Since the Industrial Age fuel exhaustion caused air pollution. When smog accumulates in the air in high enough concentrations, people start to feel unpleasant consequences. According to the World Health Organization, in 2014, 92% of the world population was living in places where the air quality guidelines levels were not met. The situation is especially difficult in China, where citizens often use the word airpocalypse to describe living in the grey world of smog.

In a new study, researchers from the Queen Mary University of London discovered people living in areas with polluted air have a weaker heart, compared to people who breathe clean air. They found evidence that suggests very adverse effects of exhaust emissions, especially when it comes to diesel engines.

Researchers used magnetic resonance imaging and screened 4.255 people. The size and performance of their heart were compared with the annual level of pollution particles called PM2.5. Annual average exposure to PM2.5 was calculated based on participants’ home address.

Dr Aung, the lead author, said: “We found that as PM2.5 exposure rises, the larger the heart gets and the worse it performs. Both of these measures are associated with increased morbidity and mortality from heart disease.”

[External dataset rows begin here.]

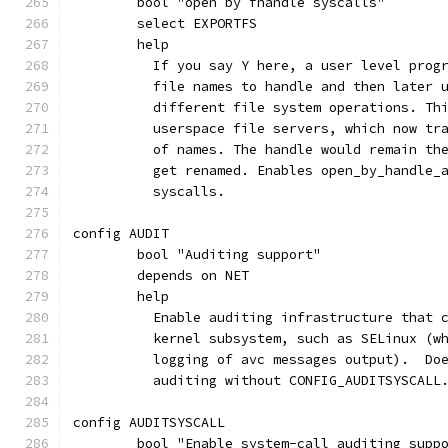
	bool "open by fhandle syscalls"
	select EXPORTFS
	help
	  If you say Y here, a user level prog
	  file names to handle and then later 
	  different file system operations. Th
	  userspace file servers, which now tr
	  of names. The handle would remain th
	  get renamed. Enables open_by_handle_
	  syscalls.
config AUDIT
	bool "Auditing support"
	depends on NET
	help
	  Enable auditing infrastructure that 
	  kernel subsystem, such as SELinux (w
	  logging of avc messages output).  Do
	  auditing without CONFIG_AUDITSYSCALL
config AUDITSYSCALL
	bool "Enable system-call auditing supp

When we inhale fine particulate matter (PM2.5), it causes localised inflammation of the lungs and is followed by a more systemic inflammation affecting the whole body. Researchers have concluded that every 5 µg/m3 increase in exposure was associated with a 4-8% increase in left ventricular volume (heart augmentation) and a 2% decrease in left ventricular ejection fraction (efficiency reduction).

Average exposure to PM2.5 in a study in the UK was about 10 µg/m3. That is way below the European target of less than 25 µg/m3 and yet harmful effects are still seen. This suggests that the current target level is not safe and should be lowered.

“There is strong evidence that particulate matter (PM) emitted mainly from diesel road vehicles is associated with increased risk of heart attack, heart failure, and death,” said Dr Nay Aung. Therefore, cardiologists recommend that people walk as far away from the cars as possible to reduce exposure to exhaust gases.

Scientists should appeal to governments to do something about this problem because the air we breathe does not only affect our lungs, but also our hearts and minds. Polluted air is not a “neighbour’s” problem, it is a global one.

Fortunately, some researchers are already battling air pollution and new discoveries have been made. In the future, air pollution is hoped to be transformed into fuel, printer colour or even jewellery.